_TEXTO APRESENTADO_
"""

Não é apenas o corpo que precisa de “treino”. O cérebro também se beneficia de exercícios regulares para se manter mais jovem e em boa forma.
Exercício cerebral digital: BrainHQ, da Posit Science Corporation, em avaliação na McGill University
Um exercício cerebral digital desenvolvido pela empresa norte-americana de biotecnologia Posit Science Corporation foi avaliado por neurologistas da McGill University, no Canadá, e os resultados iniciais chamaram a atenção.
Como foi o estudo: ensaio controlado randomizado e duplo-cego
Num ensaio controlado randomizado e duplo-cego considerado rigoroso, 82 adultos saudáveis com mais de 65 anos foram distribuídos aleatoriamente para jogar, durante 30 minutos por dia, ou o aplicativo BrainHQ (da Posit) ou um jogo de computador recreativo.
Após 10 semanas, exames cerebrais indicaram diferenças entre os grupos.
O que os exames mostraram: aumento de atividade colinérgica no ACC com o BrainHQ
As varreduras do cérebro revelaram que os participantes que utilizaram o BrainHQ, focado em desafios baseados em velocidade, apresentaram aumentos mensuráveis na atividade colinérgica (isto é, no sinalização colinérgica, um tipo de comunicação do cérebro).
Essa alteração foi observada numa região chamada córtex cingulado anterior (ACC), associada a funções como atenção seletiva, controlo inibitório e memória.
Segundo os pesquisadores, o aumento da sinalização colinérgica teve uma magnitude semelhante à do encolhimento que o ACC costuma apresentar ao longo de 10 anos.
“O treino restaurou a saúde colinérgica a níveis normalmente vistos em alguém 10 anos mais jovem”, afirma o neurologista Etienne de Villers-Sidani, da McGill. Ele acrescenta: “Esta é a primeira vez que qualquer intervenção, medicamentosa ou não, demonstrou fazer isso em humanos”.
Disponibilidade e alegações da empresa
O aplicativo BrainHQ está disponível para compra por meio de assinaturas mensais e anuais. A empresa afirma que a tecnologia foi desenvolvida com base em evidências científicas e testada em centenas de artigos revisados por pares.
O que ainda não está claro: duração do efeito e impacto no dia a dia
Evidências preliminares sugerem, de facto, que o aplicativo pode afetar o cérebro e que essas mudanças podem ser benéficas. No entanto, ainda não se sabe se essas alterações persistem ao longo do tempo nem se se traduzem em melhorias reais e perceptíveis em memória, atenção e aprendizagem no funcionamento cotidiano de pessoas mais velhas.
Além disso, o estudo recente é pequeno e existe um incentivo ligado ao lucro da empresa, o que justifica cautela na interpretação. Por outro lado, o trabalho foi desenhado de forma rigorosa e utilizou técnicas avançadas de neuroimagem em colaboração com neurologistas da McGill.

"""

_TAREFA_
Resuma em duas frases o texto apresentado acima sobre a avaliação do BrainHQ.

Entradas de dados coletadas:
"""

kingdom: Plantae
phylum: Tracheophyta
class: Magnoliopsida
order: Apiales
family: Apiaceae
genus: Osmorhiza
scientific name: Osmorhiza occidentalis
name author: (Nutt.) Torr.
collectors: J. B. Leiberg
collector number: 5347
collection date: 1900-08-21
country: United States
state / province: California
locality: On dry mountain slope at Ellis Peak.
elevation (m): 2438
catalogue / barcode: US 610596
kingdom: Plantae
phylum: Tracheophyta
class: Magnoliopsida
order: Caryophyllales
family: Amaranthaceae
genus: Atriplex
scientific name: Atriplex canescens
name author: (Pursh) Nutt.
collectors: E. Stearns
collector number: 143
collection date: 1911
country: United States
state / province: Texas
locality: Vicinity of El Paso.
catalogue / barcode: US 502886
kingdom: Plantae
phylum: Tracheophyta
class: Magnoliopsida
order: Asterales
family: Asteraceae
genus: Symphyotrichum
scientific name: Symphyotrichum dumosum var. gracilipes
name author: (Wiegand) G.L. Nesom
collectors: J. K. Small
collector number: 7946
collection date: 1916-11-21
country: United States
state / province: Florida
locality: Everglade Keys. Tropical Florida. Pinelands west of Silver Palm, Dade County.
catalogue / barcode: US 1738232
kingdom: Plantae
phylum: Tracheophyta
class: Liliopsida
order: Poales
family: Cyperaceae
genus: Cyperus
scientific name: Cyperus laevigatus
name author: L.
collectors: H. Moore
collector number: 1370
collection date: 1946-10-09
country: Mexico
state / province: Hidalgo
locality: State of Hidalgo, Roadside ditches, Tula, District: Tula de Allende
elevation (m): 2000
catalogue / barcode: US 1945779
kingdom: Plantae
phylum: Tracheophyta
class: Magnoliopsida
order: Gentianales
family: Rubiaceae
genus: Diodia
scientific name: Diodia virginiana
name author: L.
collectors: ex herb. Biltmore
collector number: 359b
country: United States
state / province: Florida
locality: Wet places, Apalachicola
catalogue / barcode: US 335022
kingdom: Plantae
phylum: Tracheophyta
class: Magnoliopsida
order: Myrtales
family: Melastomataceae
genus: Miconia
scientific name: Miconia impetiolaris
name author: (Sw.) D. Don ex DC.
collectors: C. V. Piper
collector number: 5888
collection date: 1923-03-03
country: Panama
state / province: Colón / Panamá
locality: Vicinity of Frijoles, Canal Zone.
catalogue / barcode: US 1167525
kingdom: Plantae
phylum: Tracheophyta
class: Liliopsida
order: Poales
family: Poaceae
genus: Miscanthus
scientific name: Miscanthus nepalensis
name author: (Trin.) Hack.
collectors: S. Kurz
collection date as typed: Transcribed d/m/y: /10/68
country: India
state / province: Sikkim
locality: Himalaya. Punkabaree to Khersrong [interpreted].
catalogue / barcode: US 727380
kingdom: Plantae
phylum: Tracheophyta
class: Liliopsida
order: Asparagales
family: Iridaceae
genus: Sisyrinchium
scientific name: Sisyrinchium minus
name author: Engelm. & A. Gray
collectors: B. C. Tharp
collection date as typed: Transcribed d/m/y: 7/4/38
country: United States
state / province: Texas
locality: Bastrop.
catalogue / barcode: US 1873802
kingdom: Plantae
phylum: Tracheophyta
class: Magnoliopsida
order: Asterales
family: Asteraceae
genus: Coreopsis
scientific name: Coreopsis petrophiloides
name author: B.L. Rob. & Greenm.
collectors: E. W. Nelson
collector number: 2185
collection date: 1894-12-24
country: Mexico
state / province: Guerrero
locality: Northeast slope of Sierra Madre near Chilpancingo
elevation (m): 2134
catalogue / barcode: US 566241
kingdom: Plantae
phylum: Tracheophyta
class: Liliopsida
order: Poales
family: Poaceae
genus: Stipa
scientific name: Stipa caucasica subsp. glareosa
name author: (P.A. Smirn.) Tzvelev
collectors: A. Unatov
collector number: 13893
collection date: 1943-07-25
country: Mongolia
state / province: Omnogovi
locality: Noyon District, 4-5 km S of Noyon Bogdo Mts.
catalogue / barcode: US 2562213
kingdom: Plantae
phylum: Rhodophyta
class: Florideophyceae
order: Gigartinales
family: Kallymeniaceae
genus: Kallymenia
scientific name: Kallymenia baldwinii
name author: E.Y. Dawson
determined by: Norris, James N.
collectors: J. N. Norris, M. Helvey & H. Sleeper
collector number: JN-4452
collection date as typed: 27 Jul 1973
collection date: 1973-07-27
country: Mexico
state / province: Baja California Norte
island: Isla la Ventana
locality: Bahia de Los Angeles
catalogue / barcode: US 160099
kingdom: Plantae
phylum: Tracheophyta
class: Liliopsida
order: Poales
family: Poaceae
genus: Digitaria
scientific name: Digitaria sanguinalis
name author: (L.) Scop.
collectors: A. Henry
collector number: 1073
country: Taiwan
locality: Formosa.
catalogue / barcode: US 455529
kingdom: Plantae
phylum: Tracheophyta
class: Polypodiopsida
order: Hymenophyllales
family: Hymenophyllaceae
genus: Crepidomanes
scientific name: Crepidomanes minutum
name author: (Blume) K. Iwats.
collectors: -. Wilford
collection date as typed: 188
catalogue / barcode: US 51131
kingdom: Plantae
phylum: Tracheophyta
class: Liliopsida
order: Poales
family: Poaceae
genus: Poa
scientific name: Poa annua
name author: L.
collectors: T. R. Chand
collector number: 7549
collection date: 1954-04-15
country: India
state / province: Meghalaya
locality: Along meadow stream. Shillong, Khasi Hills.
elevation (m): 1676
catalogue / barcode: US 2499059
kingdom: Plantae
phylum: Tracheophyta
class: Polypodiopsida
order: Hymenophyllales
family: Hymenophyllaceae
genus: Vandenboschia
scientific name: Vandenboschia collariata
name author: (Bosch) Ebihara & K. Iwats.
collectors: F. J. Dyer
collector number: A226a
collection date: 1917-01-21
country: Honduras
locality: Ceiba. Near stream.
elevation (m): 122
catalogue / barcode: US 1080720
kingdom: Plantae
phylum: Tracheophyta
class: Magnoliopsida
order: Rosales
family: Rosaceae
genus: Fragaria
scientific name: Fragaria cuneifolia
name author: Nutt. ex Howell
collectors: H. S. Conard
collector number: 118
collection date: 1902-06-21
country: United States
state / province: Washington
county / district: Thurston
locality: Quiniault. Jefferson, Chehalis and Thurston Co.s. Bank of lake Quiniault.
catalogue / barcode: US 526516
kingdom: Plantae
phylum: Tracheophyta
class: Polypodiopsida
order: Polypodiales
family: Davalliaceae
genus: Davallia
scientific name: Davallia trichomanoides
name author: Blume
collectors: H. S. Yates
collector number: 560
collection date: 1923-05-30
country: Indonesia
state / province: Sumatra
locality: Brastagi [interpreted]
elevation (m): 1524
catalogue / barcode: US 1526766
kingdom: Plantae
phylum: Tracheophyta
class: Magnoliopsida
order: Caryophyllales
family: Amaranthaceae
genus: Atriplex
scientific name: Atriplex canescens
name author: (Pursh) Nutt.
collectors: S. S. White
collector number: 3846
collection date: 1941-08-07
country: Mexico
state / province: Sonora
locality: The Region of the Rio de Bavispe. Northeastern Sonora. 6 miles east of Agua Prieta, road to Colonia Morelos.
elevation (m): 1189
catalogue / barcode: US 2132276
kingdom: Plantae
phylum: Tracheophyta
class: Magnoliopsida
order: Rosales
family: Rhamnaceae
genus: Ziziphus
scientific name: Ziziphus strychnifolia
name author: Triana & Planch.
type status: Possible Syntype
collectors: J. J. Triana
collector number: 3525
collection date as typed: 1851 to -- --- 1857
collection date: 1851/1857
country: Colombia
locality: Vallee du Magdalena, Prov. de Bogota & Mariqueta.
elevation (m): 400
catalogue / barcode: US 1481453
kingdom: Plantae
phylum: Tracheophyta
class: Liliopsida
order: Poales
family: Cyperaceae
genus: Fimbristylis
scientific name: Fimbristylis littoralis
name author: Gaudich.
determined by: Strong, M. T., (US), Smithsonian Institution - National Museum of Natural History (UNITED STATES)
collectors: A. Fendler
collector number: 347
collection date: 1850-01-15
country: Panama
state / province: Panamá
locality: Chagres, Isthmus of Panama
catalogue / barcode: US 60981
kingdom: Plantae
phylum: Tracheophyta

"""

_RESPOSTA_
Num ensaio controlado randomizado e duplo-cego com 82 adultos saudáveis com mais de 65 anos, neurologistas da McGill University verificaram que, após 10 semanas de uso diário do BrainHQ, da Posit Science Corporation, houve aumento da sinalização colinérgica no córtex cingulado anterior, de magnitude semelhante à do encolhimento que essa região costuma apresentar ao longo de 10 anos. Ainda não se sabe se essas alterações persistem nem se se traduzem em melhorias de memória, atenção e aprendizagem no dia a dia, e o estudo é pequeno e há um incentivo ligado ao lucro da empresa, embora tenha sido desenhado de forma rigorosa.